We lost our 15-year-old doxie Angel, and welcomed a new Shih-poo, Luna and have been working on training her and helping our remaining doxie transition from being the little sister and everything buddy to the big sister with an annoying puppy.  And did I mention that my dad brought his rescue, Reba with him?  We also built a chicken coop and are raising 8 backyard chickens that have been a great source of eggs, a consumer of leftovers and scraps, and have brought hours of entertainment for us and the dogs.  Oh, and did I mention the extra-large Guinea pig, Java, that joined our family?

But we have family meals together daily, go for walks, play games and have family movie nights. We’ve been creative on travel with camping or focusing on outdoor areas. We have learned how much we enjoy being around each other all the time and how much busyness we had in our life that was unnecessary and we didn’t miss when we cut it out.

Around all of this, I have continued to gain more experience as a virtual teacher and my husband has slowly but steadily grown his handyman business and found a balance between work and family time. Add all of that to the pandemic and everyone facing unexplored territories, I didn’t feel I had the knowledge to guide anyone since none of us knew what we were doing or for how long—or the time!  But as time passed,  I realized a few things.

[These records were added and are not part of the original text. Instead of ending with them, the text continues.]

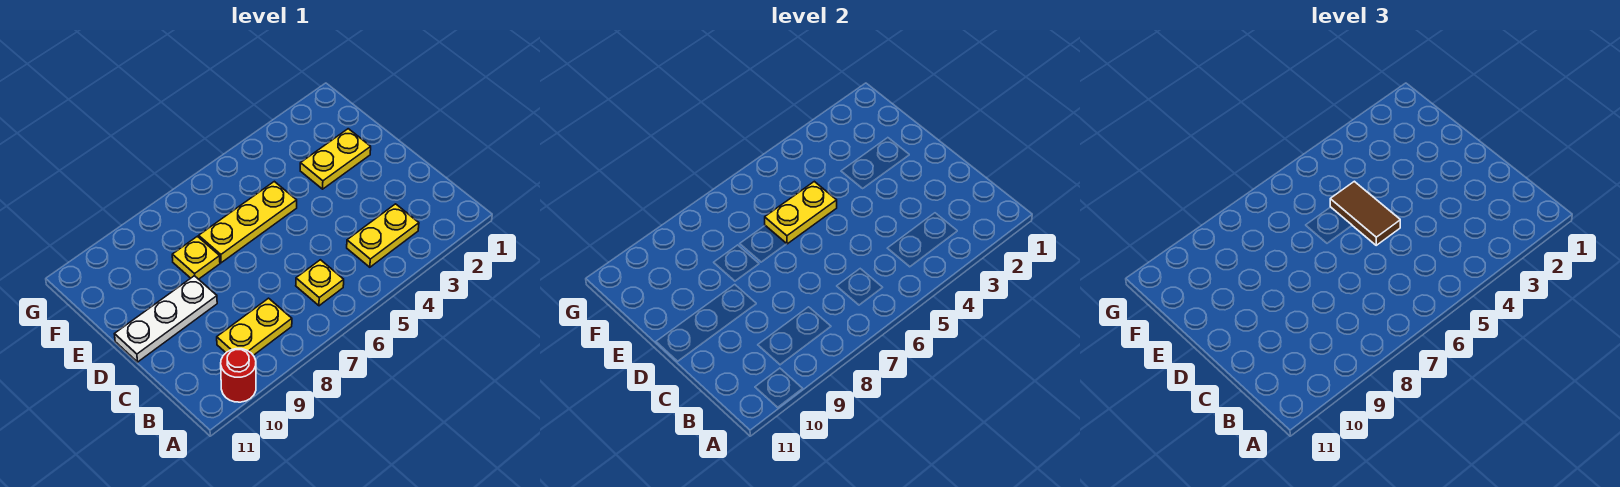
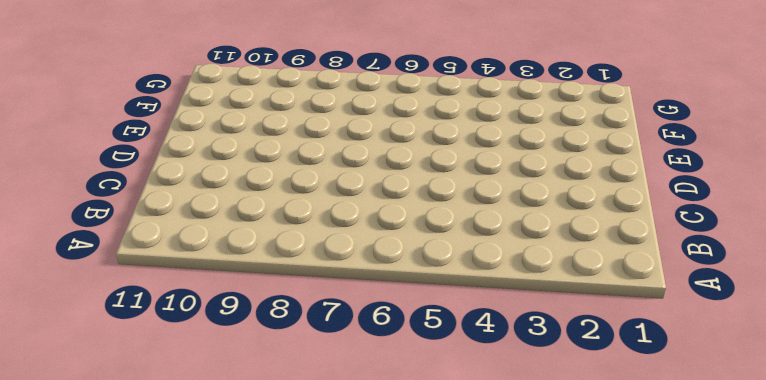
none -> red round brick A10 level 1
none -> yellow plate B3:B4 level 1

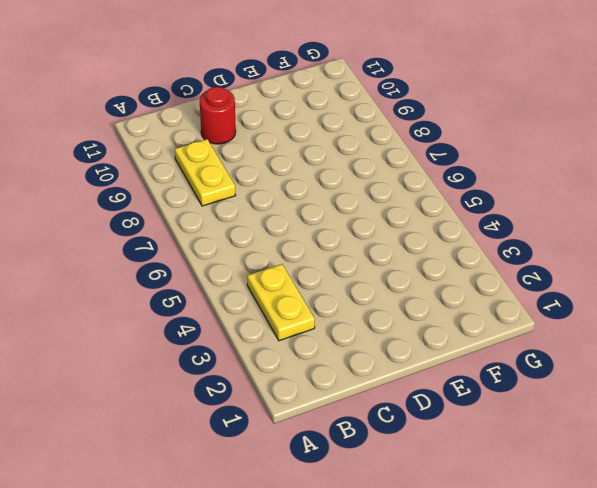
red round brick C10 level 1 -> red round brick A10 level 1
none -> yellow plate B6 level 1
none -> white plate D9:D11 level 1

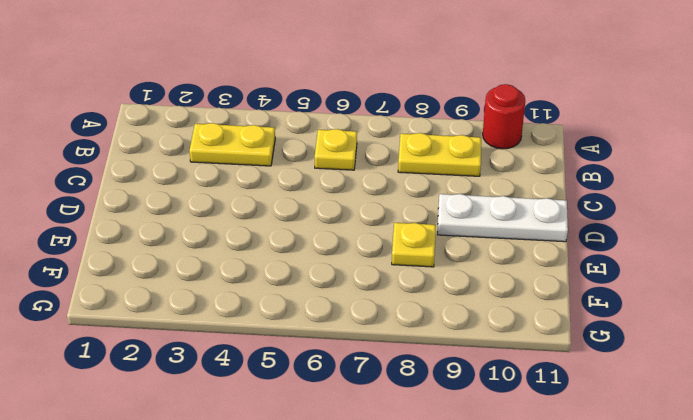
none -> yellow plate E2:E3 level 1
none -> yellow plate E5:E7 level 1

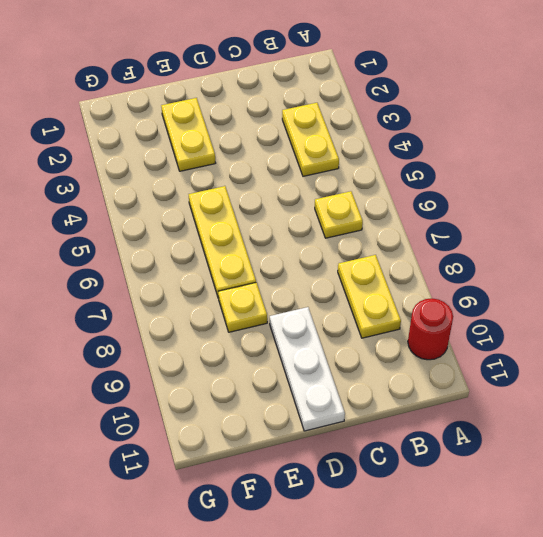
none -> yellow plate E5:E6 level 2
none -> brown tile D5:E5 level 3

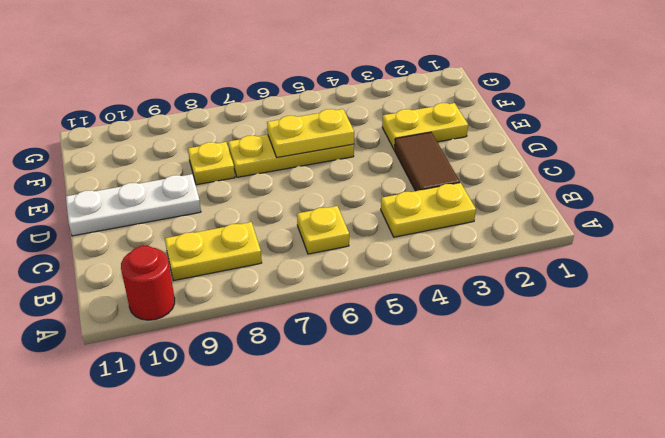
brown tile C3:D3 level 1 -> brown tile D5:E5 level 3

A rainbow right before it grew into a double rainbow just before sunset–a beautiful sight on one of our walks

One, I miss writing immensely. There is something powerful of taking an idea, expanding on it, and sharing it with the world, along with all the vulnerability that comes from that.  Two, it’ a great way to focus my thoughts and get time to myself—events that are very rare in my day. Three, and this is the big one that brought me back, so what if I am not an expert? So what if I don’t have great insight that will change your life? Right now, we need to share ideas, hear ideas, and explore new options, even if that means failing at something and starting over a new way. 

So, here’s the morsel we all need to hear: how is what you are doing in your classroom helping your students? Are they learning skills they will need in future classes or careers? Great! Are they learning techniques for adapting to new ways of doing something? Super! Are they exploring a way of life that could be an option for them in the future by working at home and learning to be self-motivated? Fantastic!  Are they getting a voice and your focused attention because a Zoom or Teams call can minimize distractions by muting people or viewing only the speaker? Gold! Maybe this is the chapter of their life where the lessons come from the relationships being built and learning to handle boredom and self-management, skills that are lacking from our always on lifestyle we live.

I’ve thoroughly enjoyed the chance to talk to my students, whether it was about what they were learning, how to use it in school, how they may use it someday in life, or what is happening in life right now.  I’ve sent a text just to check in or to remind them of something due. I’ve even spent time just talking to their parents.  They needed someone to talk to that didn’t live under their roof about what they are dealing with or how to help their kids and, sometimes, I was the call at the time that they needed. It created a great bond and helped them through a challenging time, even if it was simply sharing a quick tip on balancing their schedule, answering a question or a weekly video snippet that gave them insight on the work due for the week. Those moments may be brief but can be very powerful.

So, as you enjoy your holidays and start thinking of your return to school and what you can provide that is meaningful to your students, remember to make time to take care of you and to teach them how to take care of them. What they learn from this major life event will shape the rest of their lives—how can you make that meaningful?

From my family to you and yours, whatever and however you celebrate, just celebrate.

Happy Holidays and all that jazz.

We grouped our trees together this year, kept the ornaments in the box to enjoy just the lights, but couldn’t forget my son’s train that he loves so much.